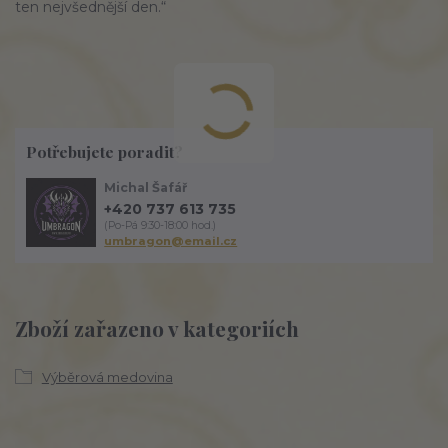
ten nejvšednější den.“
Potřebujete poradit?
Michal Šafář
+420 737 613 735
(Po-Pá 9:30-18:00 hod.)
umbragon@email.cz
Zboží zařazeno v kategoriích
Výběrová medovina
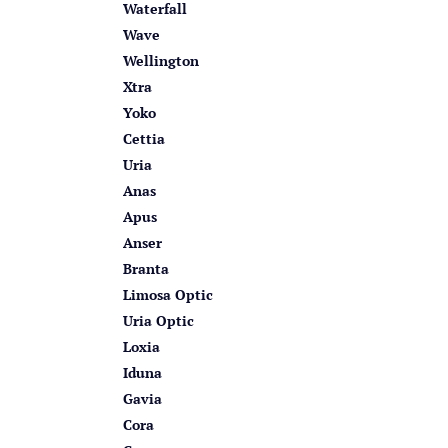
Waterfall
Wave
Wellington
Xtra
Yoko
Cettia
Uria
Anas
Apus
Anser
Branta
Limosa Optic
Uria Optic
Loxia
Iduna
Gavia
Cora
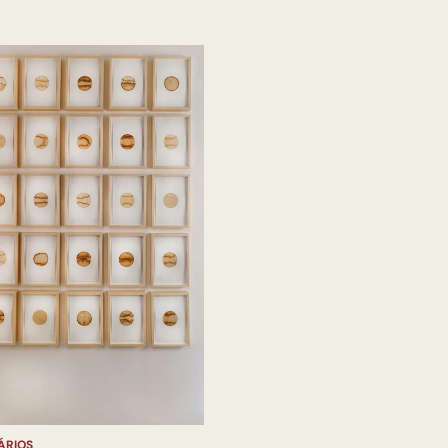
ÁRIOS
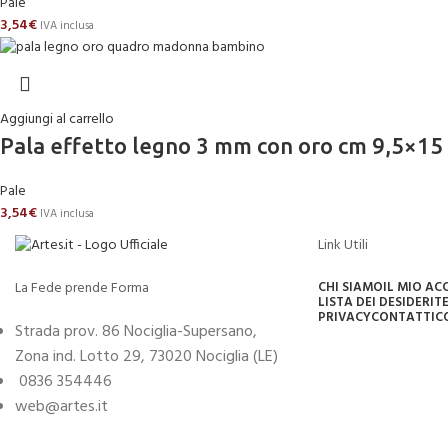
Pale
3,54
€
IVA inclusa
Aggiungi al carrello
Pala effetto legno 3 mm con oro cm 9,
Pale
3,54
€
IVA inclusa
Link Utili
La Fede prende Forma
CHI SIAMO
IL MIO A
LISTA DEI DESIDERI
TE
PRIVACY
CONTATTI
C
Strada prov. 86 Nociglia-Supersano,
Zona ind. Lotto 29, 73020 Nociglia (LE)
0836 354446
web@artes.it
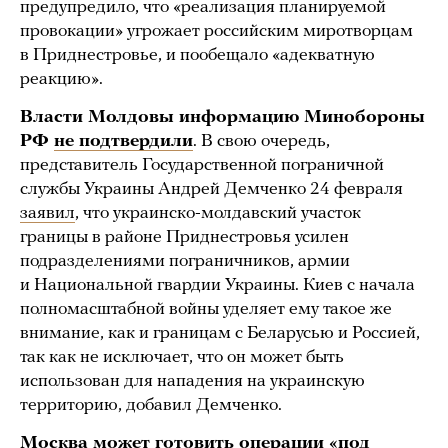
предупредило, что «реализация планируемой
провокации» угрожает российским миротворцам
в Приднестровье, и пообещало «адекватную
реакцию».
Власти Молдовы информацию Минобороны
РФ
не подтвердили
. В свою очередь,
представитель Государственной пограничной
службы Украины Андрей Демченко 24 февраля
заявил
, что украинско-молдавский участок
границы в районе Приднестровья усилен
подразделениями пограничников, армии
и Национальной гвардии Украины. Киев с начала
полномасштабной войны уделяет ему такое же
внимание, как и границам с Беларусью и Россией,
так как не исключает, что он может быть
использован для нападения на украинскую
территорию, добавил Демченко.
Москва может готовить операции «под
==*==
▶ **PROBLEM**
Pull out each line above that contains the word "Украины".

▶ **ANSWER TO THIS TASK**
службы Украины Андрей Демченко 24 февраля
и Национальной гвардии Украины. Киев с начала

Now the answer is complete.